Saudi Arabia’s property market shows signs of post-Covid recovery

The recent VAT exemption and a booming mortgage market is driving transactions

Saudi Arabia's capital city, Riyadh. Bloomberg
Powered by automated translation

Saudi Arabia’s property market is showing signs of a post-Covid recovery on the back of a broader increase in business activity in the kingdom.

The residential market is benefitting from a number of factors including a recent decision to exempt property transactions from the 15 per cent value added tax rate and a booming mortgage market, consultancy Knight Frank said in its Saudi Arabia Real Estate Market Review.

“The overall improvement in business confidence and market sentiment has led to a surge in residential mortgage loans, which rose by 38 per cent in the 12 months to the end of February,” said Faisal Durrani, head of Middle East research at Knight Frank.

New residential mortgage loans for villas accounted for nearly 80 per cent of the 26,800 property contracts recorded in February, valued at 11.3 billion Saudi riyals ($3.01bn).

The value of residential transactions completed in Riyadh in the first quarter of 2021 increased by 80 per cent year-on-year, with the number of deals up 25 per cent, Knight Frank's report said. The value of home deals in Jeddah increased 26 per cent and the number by 34 per cent.
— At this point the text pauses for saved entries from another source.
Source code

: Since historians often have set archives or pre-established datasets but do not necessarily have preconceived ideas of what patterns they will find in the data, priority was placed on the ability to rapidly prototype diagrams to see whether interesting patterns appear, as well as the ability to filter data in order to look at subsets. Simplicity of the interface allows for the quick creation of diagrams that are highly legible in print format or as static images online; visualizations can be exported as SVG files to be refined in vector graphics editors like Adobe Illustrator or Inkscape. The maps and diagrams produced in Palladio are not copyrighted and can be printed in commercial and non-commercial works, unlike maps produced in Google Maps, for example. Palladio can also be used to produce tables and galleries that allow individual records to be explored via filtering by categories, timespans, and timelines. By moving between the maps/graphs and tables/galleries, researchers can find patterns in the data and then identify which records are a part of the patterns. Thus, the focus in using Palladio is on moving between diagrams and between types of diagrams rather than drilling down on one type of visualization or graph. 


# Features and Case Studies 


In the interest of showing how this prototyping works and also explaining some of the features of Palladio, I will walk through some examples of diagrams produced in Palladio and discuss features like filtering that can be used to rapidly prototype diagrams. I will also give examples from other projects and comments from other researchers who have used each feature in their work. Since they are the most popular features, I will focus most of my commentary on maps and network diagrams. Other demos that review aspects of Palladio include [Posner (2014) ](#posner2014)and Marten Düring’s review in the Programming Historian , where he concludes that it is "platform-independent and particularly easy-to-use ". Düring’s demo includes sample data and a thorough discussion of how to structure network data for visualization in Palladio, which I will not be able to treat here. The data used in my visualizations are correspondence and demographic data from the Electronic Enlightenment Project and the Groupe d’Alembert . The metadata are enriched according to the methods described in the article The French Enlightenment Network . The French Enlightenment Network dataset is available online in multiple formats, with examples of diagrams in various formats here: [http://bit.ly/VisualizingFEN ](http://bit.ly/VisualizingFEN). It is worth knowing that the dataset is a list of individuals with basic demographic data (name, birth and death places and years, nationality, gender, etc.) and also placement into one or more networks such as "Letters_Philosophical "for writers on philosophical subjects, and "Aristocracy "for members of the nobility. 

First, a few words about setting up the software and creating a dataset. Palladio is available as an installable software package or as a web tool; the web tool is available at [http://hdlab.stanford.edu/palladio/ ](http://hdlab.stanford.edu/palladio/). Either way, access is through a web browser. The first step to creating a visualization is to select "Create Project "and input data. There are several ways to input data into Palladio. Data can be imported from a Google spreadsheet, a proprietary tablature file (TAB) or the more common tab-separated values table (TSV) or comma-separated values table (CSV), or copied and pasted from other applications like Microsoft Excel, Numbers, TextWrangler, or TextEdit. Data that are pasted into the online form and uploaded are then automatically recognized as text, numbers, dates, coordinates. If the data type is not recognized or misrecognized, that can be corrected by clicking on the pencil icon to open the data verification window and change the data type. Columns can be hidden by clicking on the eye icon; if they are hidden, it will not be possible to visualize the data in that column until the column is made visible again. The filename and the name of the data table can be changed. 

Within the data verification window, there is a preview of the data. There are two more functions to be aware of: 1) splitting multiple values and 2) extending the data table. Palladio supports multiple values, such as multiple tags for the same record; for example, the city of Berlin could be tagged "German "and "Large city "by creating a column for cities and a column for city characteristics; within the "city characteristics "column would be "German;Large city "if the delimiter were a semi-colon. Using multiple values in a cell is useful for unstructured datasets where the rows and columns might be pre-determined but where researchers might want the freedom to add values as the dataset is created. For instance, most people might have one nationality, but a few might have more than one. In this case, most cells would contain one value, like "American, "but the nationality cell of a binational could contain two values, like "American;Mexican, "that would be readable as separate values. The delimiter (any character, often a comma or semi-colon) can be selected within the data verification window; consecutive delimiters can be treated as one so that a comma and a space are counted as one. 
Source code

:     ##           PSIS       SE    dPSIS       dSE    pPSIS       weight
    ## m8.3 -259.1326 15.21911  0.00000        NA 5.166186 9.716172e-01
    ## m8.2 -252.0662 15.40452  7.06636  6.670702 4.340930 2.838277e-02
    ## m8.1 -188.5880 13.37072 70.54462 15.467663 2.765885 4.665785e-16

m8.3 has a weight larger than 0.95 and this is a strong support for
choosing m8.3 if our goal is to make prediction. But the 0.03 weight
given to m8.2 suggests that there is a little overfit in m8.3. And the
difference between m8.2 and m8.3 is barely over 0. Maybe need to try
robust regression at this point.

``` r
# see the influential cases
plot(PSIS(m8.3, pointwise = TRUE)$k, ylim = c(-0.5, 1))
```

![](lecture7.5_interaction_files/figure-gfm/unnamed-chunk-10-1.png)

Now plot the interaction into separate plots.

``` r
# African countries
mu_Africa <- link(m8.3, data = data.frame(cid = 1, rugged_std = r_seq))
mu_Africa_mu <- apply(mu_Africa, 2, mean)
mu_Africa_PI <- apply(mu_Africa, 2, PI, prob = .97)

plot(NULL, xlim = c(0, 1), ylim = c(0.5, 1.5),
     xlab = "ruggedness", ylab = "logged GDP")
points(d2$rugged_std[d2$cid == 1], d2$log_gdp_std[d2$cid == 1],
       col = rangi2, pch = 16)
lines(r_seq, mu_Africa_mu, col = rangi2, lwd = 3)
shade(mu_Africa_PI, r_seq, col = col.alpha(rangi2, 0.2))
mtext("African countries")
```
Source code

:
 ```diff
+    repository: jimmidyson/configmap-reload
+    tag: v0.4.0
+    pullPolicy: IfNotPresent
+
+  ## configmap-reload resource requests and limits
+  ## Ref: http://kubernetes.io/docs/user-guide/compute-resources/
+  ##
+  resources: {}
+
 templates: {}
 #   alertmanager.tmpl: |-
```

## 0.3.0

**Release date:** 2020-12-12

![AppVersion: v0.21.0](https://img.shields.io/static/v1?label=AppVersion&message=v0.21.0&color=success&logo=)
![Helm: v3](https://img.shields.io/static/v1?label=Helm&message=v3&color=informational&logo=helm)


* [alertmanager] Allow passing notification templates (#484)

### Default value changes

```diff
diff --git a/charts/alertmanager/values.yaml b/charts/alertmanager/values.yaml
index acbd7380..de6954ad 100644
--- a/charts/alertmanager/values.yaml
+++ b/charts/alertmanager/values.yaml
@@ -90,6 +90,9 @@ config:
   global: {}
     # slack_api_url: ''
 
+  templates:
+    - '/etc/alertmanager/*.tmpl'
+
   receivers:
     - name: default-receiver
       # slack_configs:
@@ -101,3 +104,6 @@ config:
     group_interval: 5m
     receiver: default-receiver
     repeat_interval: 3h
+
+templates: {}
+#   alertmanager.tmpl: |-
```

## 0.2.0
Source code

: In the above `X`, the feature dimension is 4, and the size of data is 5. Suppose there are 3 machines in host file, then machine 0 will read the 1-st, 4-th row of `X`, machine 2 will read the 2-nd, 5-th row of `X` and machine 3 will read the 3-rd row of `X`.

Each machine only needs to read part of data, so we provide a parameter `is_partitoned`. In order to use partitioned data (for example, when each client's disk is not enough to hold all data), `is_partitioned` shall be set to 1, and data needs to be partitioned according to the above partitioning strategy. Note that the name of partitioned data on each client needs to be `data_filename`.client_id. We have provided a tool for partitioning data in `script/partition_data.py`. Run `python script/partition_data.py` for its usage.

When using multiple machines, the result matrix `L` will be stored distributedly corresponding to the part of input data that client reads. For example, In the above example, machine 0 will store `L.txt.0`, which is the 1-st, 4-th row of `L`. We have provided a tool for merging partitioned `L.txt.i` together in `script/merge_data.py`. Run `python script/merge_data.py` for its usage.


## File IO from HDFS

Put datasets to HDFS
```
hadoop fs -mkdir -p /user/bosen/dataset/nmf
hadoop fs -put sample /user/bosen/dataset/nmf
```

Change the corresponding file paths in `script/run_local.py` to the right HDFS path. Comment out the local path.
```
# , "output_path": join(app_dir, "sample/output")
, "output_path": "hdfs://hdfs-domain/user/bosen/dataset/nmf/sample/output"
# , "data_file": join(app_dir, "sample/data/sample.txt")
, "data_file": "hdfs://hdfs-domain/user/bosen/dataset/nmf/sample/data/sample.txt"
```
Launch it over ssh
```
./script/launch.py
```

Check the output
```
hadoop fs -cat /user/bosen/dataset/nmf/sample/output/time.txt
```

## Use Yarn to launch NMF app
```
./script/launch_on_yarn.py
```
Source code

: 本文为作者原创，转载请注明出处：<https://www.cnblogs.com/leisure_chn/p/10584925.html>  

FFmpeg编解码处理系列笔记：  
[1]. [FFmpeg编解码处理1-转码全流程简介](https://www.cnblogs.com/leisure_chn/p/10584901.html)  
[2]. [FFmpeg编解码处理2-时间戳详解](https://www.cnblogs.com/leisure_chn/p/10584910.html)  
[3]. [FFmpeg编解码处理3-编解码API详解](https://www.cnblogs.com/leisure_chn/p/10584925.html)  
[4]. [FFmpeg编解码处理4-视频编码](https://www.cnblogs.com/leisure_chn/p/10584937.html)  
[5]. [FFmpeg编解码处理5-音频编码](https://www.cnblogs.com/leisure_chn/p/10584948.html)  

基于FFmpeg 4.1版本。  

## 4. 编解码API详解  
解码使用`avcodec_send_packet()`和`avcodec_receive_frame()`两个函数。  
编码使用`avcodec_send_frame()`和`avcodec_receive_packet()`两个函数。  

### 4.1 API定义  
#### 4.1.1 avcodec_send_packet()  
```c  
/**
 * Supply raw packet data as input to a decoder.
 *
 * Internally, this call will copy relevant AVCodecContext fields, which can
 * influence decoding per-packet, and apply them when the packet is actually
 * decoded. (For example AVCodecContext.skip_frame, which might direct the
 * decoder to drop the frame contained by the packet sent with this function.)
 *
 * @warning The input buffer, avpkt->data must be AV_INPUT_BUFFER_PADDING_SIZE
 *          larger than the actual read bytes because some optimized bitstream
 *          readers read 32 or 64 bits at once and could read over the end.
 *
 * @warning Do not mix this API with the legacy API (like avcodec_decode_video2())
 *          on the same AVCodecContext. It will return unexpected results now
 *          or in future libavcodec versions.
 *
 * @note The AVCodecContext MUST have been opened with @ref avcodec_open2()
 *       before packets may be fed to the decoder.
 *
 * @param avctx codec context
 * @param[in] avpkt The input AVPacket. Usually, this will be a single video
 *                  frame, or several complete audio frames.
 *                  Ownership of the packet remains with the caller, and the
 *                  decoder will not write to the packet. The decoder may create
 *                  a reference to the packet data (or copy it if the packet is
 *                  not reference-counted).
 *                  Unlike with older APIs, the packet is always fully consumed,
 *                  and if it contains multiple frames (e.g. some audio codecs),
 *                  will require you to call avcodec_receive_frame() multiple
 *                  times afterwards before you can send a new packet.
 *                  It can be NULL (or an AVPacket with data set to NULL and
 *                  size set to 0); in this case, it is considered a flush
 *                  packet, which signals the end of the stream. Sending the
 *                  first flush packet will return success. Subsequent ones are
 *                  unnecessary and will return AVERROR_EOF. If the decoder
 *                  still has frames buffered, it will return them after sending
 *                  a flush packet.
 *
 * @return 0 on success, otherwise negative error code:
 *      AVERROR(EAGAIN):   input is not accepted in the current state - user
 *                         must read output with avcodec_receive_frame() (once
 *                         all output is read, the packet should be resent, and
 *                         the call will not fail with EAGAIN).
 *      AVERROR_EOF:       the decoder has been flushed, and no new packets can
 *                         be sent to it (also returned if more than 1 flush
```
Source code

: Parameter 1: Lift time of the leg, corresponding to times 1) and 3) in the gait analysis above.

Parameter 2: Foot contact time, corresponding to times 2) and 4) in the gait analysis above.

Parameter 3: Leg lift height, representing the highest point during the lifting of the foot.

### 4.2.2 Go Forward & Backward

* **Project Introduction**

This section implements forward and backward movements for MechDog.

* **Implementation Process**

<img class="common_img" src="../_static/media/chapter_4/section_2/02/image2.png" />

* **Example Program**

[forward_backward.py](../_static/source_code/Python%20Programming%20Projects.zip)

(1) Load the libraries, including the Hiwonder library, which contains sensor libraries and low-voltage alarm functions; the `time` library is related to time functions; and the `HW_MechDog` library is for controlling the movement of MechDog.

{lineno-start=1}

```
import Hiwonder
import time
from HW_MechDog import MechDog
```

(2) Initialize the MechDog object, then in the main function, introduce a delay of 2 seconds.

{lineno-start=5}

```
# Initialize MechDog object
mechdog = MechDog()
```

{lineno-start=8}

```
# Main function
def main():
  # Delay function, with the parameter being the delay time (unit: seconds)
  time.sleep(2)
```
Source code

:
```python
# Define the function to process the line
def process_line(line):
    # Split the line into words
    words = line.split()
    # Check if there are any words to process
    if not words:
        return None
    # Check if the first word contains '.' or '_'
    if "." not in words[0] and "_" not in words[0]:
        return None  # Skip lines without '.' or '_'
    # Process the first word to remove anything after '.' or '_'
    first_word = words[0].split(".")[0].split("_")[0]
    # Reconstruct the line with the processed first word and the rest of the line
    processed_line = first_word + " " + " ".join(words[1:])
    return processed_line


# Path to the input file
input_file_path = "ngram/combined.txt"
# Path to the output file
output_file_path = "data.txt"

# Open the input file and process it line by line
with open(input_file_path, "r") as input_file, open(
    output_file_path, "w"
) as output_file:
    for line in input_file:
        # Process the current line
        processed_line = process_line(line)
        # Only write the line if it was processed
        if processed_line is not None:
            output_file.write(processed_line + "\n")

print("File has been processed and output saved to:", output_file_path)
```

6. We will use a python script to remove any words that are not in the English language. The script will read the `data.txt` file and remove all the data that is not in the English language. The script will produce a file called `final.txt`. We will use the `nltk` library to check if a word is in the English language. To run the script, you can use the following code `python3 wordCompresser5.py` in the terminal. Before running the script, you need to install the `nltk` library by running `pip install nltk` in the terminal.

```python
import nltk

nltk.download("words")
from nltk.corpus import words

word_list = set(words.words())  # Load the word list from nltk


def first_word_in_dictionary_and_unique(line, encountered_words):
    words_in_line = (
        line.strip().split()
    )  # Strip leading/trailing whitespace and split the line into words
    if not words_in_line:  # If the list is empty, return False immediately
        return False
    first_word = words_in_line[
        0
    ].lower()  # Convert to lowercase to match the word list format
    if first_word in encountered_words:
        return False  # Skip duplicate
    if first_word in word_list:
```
However, there was a divergence between the price performance of villas and apartments. Apartments increased in value across the kingdom – up 4.4 per cent year-on-year in Riyadh, 6.5 per cent in Jeddah and 3.2 per cent in the Dammam Metropolitan Area, but villa prices were 1.6 per cent, 6.3 per cent and 7.9 per cent lower, respectively.

The kingdom exempted property deals from VAT in October last year and instead introduced a new 5 per cent real estate transaction tax. The move is expected to continue having a positive impact on deal levels and boost home ownership rates, Knight Frank said.

Saudi Arabia has set an ambitious target of increasing home ownership rates in the kingdom to 70 per cent by 2030 under the Sakani programme – a joint initative between the Ministry of Housing and the Real Estate Development Fund that is building homes, distributing land plots and arranging home loans.

“Like other global economies, the pandemic has driven a widespread economic slowdown across the kingdom, however improved business confidence during the closing months of 2020 … helped to drive a turnaround in performance in all main segments of the real estate market,” said Mr Durrani.

The Ministry of Investment granted 466 foreign investment licences in the fourth quarter of last year, up 60 per cent on the prior year – 189 licences were granted in December alone. The industrial and manufacturing, logistics, retail, e-commerce and ICT sectors attracted the most investment.

Office rents, however, remain under pressure. Grade A rents increased by 0.5 per cent in Riyadh, but fell 2.8 per cent in Jeddah and 4.3 per cent in the Dammam region. Grade B rents fell 2.5, 3.1 and 3.8 per cent, respectively. Vacancy rates tightened across most cities on improving business activity. Vacancies for Grade A space in Riyadh fell to just 7 per cent, although almost one third of Grade B units remain empty.

The unemployment rate for Saudi citizens fell to 12.6 per cent in the three months to December 31, down from 14.9 per cent in the third quarter.

“The increase in employment is expected to positively impact office demand going forward,” said Knight Frank.